Eros ve Thanatos*
Bizi, analiz sırasında dirençle karşılaştığımızda, mümkün olan tüm vasıtalarla iyileşmeye karşı kendisini savunan ve hastalık ve acıya inatla sarılan bir güç olduğunu hissetmekten daha fazla şaşırtan bir şey yoktur. Bu gücün bir kısmının suçluluk duygusu ve ceza ihtiyacı olduğunu tespit etmiştik, şüphesiz bu doğrudur; bunun egonun süper-ego ile olan ilişkisiyle ilgili olduğunu görmüştük. Ancak bu gücün içindeki öğelerden sadece bir tanesidir, süper-ego ile fiziksel bir bağı olduğu ve bizim bu yüzden algıladığımız söylenebilir. Aynı gücün, bağlı veya özgür, başka parçaları da zihnin tespit edilemeyen bölgelerinde faaliyet halindedir. Birçok insanda mevcut olan mazoşizm fenomeniyle oluşturulan, negatif terapatik tepkilerden ve nevrotik suçluluk hissini gösteren resmin bütününü incelediğimizde zihinsel süreçlerin sadece zevk elde etme uğraşı tarafından yönetildiği yönündeki inancımızı terk etmek zorunda kalırız. Bu fenomenler, amacı doğrultusunda agresif veya yıkısı içgüdüler olarak adlandırdığımız ve canlı maddenin ilkel ölüm içgüdüsünden türeyen bir gücün varlığının açık göstergeleridir. Bu bir iyimser ve ona karşılık kötümser yaşam teorileri sorunu değildir. Yaşamsal fenomenlerin çeşitliliği, sadece biriyle veya öbürüyle değil, iki ilkel içgüdünün – Eros ve ölüm – eşzamanlı veya karşılıklı eylemleri sayesinde açıklanabilir. (...)
Ölüm, yok etme ve saldırı içgüdüsünün, libidoda ortaya çıkan Eros ile eşit bir ortaklığa sahip olduğu düalist teorinin çok az genel kabul gördüğünün ve psikanalistler arasında pek de yer bulamadığının farkındayım. Ancak yakınlarda antik Yunanın büyük düşünürlerinden birinin de böyle bir teoriyi kabullendiğini görmek beni aynı oranda çok mutlu etti. (...)
Empedocles’in ilgi göstermemiz gereken teorisi, içgüdüler konusundaki psikanalitik teoriye en yakın teorilerden biri. (...)
Yunanlı filozof evrenin ve zihnin yaşamını kontrol eden iki prensip olduğunu ve bu prensiplerin birbiriyle ebedi bir çelişki içinde olduğunu söylüyordu.

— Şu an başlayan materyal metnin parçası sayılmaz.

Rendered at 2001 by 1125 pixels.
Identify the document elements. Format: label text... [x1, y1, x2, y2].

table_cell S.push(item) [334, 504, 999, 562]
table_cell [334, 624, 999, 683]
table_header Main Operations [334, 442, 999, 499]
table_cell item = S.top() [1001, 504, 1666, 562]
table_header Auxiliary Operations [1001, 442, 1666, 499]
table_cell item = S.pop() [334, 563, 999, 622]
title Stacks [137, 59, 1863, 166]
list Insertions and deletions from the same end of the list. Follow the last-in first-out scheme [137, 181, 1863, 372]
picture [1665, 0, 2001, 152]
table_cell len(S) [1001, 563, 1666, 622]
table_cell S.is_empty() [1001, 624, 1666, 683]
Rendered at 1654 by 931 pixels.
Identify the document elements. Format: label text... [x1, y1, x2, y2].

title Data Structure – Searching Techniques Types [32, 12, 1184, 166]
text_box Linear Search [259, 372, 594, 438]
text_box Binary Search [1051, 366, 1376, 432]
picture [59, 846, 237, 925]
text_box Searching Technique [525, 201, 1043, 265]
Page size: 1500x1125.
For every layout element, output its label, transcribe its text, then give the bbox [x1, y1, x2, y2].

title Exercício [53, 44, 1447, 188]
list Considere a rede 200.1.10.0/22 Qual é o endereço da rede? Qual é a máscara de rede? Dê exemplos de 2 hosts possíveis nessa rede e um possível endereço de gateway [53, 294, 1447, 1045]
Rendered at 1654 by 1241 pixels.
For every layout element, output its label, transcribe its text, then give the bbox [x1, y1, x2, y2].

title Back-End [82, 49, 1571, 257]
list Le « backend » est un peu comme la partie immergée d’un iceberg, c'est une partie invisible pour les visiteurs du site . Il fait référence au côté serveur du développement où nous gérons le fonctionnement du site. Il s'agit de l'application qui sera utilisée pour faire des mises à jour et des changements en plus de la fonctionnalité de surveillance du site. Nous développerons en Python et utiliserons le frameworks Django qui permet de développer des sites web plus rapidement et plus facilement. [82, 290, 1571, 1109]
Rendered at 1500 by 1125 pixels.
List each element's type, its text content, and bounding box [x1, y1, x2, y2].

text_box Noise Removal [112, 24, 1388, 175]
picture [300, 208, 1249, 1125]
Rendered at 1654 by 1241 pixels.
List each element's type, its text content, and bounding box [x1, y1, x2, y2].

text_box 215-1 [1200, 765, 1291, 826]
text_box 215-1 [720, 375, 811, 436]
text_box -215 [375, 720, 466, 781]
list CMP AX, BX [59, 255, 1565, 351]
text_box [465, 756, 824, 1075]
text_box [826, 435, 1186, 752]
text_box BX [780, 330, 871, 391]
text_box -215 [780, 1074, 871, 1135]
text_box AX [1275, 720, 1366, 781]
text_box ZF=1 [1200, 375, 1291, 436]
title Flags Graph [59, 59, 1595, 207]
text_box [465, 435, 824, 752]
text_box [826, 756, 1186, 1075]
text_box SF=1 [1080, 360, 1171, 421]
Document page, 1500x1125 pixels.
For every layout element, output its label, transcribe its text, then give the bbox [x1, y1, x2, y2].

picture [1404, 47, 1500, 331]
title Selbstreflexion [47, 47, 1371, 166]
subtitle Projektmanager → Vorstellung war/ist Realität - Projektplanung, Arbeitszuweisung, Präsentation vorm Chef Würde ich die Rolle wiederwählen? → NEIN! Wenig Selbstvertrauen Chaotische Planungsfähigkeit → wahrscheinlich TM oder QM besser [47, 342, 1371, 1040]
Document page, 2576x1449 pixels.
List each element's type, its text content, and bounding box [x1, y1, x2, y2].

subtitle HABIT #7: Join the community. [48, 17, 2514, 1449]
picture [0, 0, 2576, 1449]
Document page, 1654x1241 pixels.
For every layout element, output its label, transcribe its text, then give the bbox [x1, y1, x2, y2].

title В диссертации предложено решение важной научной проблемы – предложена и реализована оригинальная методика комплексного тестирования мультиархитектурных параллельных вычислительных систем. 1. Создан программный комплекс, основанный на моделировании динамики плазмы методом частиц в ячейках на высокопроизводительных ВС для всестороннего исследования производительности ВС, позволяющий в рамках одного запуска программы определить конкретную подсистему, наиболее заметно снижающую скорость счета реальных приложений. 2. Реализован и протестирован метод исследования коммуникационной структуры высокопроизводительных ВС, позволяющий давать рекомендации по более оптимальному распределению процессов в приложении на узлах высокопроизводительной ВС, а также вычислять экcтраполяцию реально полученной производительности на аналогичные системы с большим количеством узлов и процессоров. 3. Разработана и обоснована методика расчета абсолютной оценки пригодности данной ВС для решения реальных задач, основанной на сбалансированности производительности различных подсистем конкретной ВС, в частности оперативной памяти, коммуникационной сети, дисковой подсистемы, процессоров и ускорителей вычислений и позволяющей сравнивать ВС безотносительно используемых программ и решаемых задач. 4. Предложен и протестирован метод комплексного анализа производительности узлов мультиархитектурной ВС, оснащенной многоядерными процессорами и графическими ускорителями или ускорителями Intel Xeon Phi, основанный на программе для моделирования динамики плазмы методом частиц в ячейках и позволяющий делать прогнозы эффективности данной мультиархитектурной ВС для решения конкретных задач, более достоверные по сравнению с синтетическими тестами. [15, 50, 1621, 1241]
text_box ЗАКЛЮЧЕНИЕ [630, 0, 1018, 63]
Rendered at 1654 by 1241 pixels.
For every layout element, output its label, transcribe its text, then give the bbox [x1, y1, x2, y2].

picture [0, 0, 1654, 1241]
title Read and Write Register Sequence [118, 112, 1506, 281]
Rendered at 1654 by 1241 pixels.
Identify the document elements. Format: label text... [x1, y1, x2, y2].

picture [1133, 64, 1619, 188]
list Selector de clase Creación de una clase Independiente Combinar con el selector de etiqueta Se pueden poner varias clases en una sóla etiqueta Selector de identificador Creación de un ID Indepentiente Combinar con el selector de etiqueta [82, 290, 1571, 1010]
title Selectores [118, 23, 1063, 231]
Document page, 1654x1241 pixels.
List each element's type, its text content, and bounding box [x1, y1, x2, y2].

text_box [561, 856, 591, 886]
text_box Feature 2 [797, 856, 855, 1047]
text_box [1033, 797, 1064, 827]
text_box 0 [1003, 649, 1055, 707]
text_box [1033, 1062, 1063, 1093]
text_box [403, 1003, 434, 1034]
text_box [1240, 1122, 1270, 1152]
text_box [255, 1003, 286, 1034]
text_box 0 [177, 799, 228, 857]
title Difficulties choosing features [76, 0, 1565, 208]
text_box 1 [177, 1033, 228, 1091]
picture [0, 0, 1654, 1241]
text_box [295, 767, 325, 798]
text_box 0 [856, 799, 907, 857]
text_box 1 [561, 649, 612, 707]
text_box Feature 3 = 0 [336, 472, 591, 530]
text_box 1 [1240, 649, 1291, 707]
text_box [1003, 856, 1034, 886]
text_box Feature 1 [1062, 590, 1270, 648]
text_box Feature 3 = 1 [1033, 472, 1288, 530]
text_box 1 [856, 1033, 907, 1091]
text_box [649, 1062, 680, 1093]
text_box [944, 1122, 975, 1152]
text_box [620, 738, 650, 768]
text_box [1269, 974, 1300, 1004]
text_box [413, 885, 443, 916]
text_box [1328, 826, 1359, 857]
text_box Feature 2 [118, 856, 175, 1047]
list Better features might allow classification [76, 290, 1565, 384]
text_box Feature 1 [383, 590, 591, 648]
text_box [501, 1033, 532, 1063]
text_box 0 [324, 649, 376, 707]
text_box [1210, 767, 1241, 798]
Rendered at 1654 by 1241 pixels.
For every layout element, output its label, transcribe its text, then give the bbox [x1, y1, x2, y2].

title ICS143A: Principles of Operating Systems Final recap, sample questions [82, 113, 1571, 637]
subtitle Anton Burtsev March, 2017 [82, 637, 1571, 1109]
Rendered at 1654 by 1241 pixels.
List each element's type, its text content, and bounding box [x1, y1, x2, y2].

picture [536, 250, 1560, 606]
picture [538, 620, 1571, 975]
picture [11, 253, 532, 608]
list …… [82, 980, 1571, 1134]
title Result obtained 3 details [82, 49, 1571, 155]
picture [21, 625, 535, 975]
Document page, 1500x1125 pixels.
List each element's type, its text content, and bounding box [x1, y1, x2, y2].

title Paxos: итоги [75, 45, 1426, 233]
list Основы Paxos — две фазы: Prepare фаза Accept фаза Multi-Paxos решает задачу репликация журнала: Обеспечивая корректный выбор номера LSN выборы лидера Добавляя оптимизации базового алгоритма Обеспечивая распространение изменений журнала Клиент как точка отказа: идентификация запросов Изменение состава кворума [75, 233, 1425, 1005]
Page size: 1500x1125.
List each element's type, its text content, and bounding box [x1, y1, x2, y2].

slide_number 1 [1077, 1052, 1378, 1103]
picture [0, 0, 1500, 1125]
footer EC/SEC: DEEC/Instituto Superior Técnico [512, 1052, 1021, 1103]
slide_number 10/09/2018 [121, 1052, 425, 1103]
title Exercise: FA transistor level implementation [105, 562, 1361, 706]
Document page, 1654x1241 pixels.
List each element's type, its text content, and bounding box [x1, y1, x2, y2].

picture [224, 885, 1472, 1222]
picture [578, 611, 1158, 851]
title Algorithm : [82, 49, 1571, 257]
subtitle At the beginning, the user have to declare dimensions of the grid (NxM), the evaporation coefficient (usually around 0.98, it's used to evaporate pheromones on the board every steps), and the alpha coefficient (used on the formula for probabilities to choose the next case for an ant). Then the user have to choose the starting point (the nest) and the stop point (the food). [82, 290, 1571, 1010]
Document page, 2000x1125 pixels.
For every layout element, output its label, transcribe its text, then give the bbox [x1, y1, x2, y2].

Bunları sevgi ve nifak olarak adlandırıyordu. “İçgüdüler gibi doğal güçler ve asla bilinçli amaçlara sahip zekâlar değiller” diye tanımladığı bu güçlerden birinin dört elementin atomlarını tek bir birlik haline getirmek için çabaladığını, diğerinin de bu bileşimleri parçalamaya ve atomları elementlerine ayırmaya çalıştığını açıklıyordu. Empedocles dünyanın gidişatını bu iki temel güçten birinin zafer kazandığı dönemlerin sürekli, hiç bitmeyen bir değişimi olarak görüyordu; bazen sevgi bazen de nifak görevini yerine getirip evreni yönetiyordu, onun ardından ise mağlup olan güçleniyor ve tekrar zafer kazanıyordu.
Empedocles’in iki temel prensibi – sevgi ve nifak – hem adları hem de işlevleri açısından bizim iki ilkel içgüdümüz olan Eros ve yıkıcılıkla aynıdır; ilki mevcut fenomenleri daha büyük birleşmeler haline getirmek için çabalar, ikincisi ise bu birlikleri dağıtmak ve oluşturduğu yapıları yıkmak için uğraşır.
* Sigmund Freud, Toplu Makaleler, çeviren Joan Riviere, cilt V, s. 345-346, 348-350. The Hogarth Press Ltd. and Basic Books, Inc.